* [ACTION ITEM]:
Only the lines holding "disaster" are wanted. Copy every one from the records below.

Page images and extracted text:
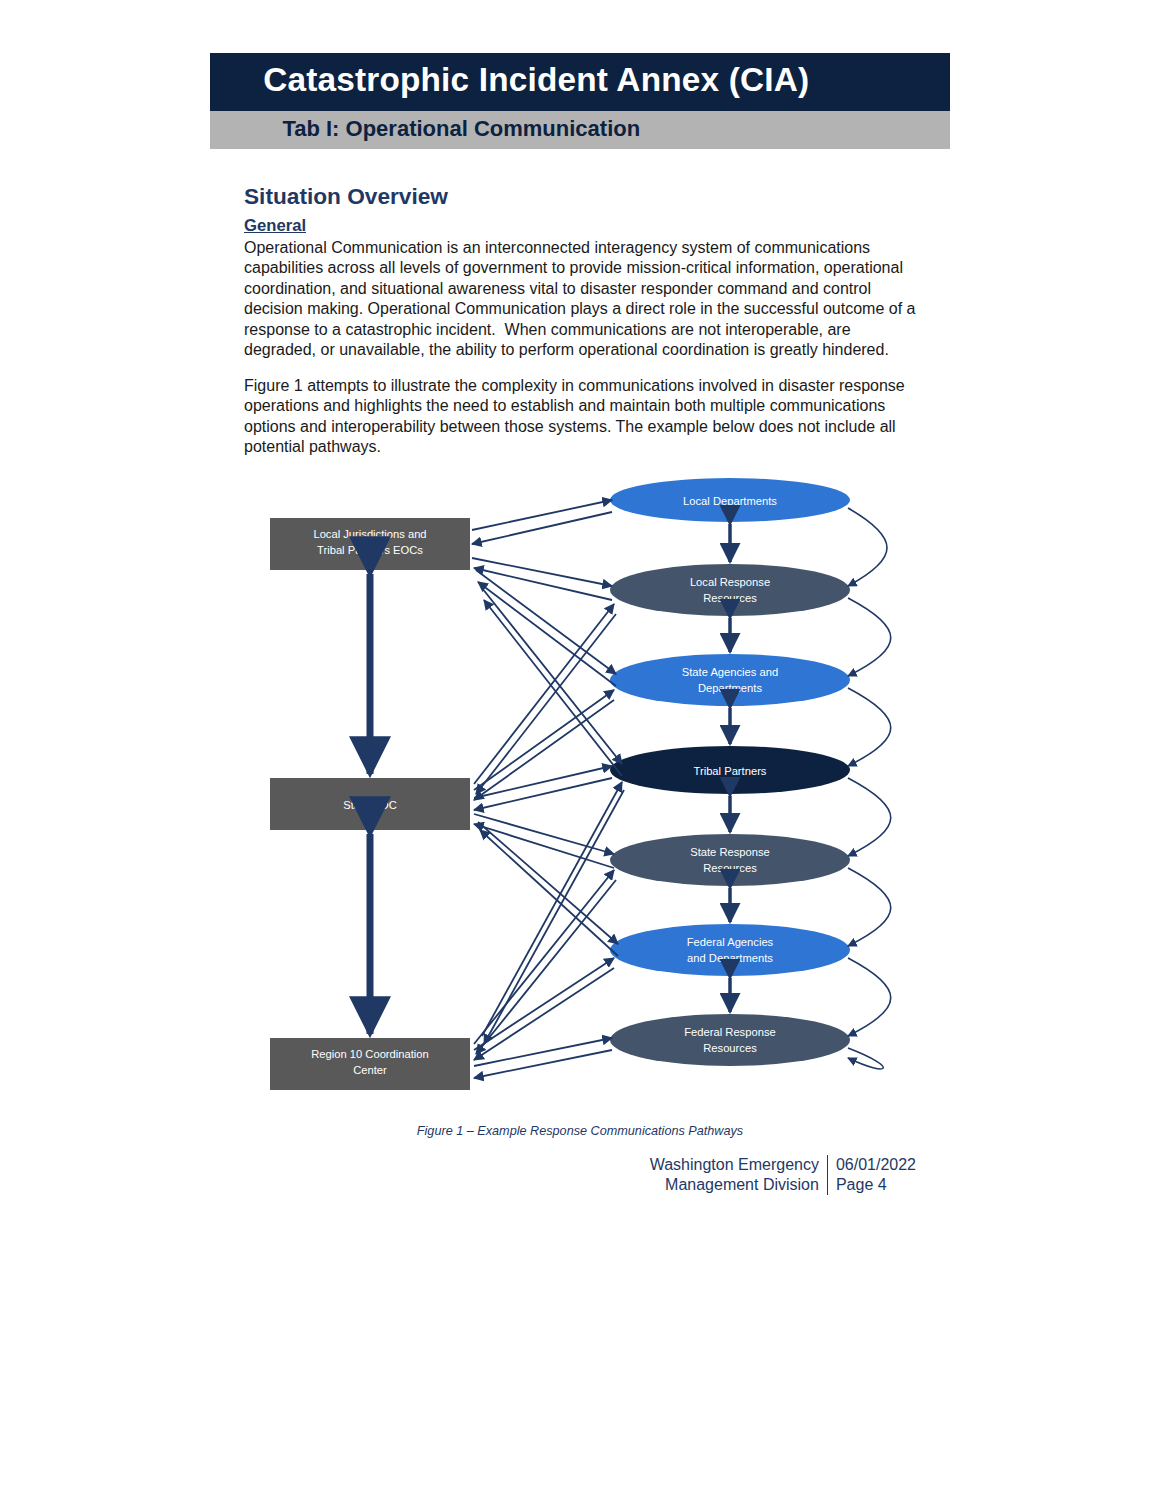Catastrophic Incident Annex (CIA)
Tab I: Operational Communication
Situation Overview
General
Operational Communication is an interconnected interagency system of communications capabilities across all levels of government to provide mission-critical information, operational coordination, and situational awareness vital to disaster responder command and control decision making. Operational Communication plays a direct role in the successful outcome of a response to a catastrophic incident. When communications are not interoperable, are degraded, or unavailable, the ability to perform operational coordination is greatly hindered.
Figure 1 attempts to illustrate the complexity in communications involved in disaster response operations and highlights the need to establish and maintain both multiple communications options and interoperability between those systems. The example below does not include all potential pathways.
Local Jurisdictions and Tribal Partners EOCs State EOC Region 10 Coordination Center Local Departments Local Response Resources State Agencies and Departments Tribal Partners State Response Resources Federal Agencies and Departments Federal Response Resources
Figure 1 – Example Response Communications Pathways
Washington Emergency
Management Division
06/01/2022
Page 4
* * *
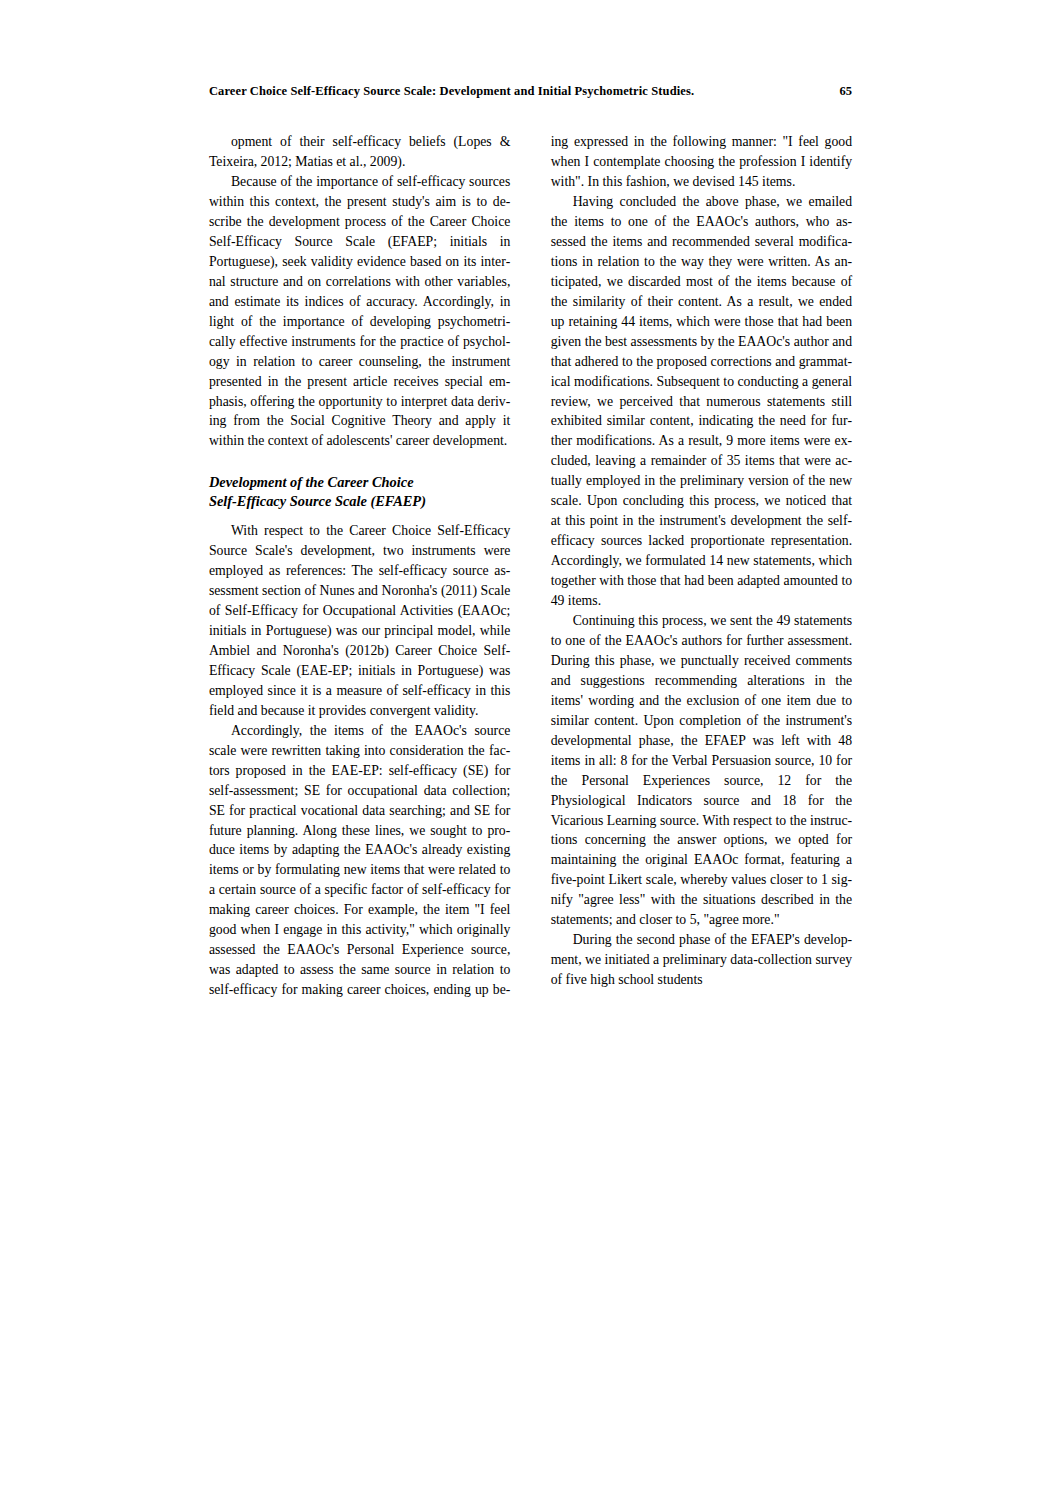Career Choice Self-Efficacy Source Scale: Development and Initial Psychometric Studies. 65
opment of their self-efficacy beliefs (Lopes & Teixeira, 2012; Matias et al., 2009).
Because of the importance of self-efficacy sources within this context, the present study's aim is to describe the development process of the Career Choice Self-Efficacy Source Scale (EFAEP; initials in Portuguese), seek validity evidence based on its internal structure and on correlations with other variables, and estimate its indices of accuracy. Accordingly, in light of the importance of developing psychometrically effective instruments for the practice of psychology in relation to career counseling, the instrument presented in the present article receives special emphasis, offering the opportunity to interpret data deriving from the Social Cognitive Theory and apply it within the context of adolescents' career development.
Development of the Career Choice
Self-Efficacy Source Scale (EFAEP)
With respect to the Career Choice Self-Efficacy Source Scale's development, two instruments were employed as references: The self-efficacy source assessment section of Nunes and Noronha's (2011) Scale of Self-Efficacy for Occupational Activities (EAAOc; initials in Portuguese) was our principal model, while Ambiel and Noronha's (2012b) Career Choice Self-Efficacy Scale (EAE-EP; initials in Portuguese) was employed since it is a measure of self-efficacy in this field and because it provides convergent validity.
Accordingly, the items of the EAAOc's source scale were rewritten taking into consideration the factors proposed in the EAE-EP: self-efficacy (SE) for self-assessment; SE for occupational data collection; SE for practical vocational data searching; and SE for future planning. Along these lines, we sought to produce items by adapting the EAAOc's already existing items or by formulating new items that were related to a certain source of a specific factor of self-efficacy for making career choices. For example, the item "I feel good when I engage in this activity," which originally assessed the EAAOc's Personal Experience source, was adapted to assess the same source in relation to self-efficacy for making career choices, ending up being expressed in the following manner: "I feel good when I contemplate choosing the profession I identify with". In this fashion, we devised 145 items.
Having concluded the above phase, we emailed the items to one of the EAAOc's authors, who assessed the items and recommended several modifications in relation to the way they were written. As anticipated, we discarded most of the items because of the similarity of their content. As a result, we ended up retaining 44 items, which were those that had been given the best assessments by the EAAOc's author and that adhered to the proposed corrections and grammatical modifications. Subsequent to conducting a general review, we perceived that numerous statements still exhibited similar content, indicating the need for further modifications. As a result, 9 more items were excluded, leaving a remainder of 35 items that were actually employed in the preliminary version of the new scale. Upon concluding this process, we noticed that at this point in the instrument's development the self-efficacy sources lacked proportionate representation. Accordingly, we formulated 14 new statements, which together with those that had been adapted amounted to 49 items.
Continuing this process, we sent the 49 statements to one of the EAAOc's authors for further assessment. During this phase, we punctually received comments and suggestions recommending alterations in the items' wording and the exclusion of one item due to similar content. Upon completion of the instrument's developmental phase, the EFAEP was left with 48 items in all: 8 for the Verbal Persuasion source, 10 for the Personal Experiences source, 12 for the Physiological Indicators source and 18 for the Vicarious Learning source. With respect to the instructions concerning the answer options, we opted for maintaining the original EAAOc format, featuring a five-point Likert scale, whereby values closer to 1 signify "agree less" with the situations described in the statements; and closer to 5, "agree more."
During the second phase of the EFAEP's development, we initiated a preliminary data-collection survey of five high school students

* [ANSWER BOX]:
Operational Communication is an interconnected interagency system of communications capabilities across all levels of government to provide mission-critical information, operational coordination, and situational awareness vital to disaster responder command and control decision making. Operational Communication plays a direct role in the successful outcome of a response to a catastrophic incident. When communications are not interoperable, are degraded, or unavailable, the ability to perform operational coordination is greatly hindered.
Figure 1 attempts to illustrate the complexity in communications involved in disaster response operations and highlights the need to establish and maintain both multiple communications options and interoperability between those systems. The example below does not include all potential pathways.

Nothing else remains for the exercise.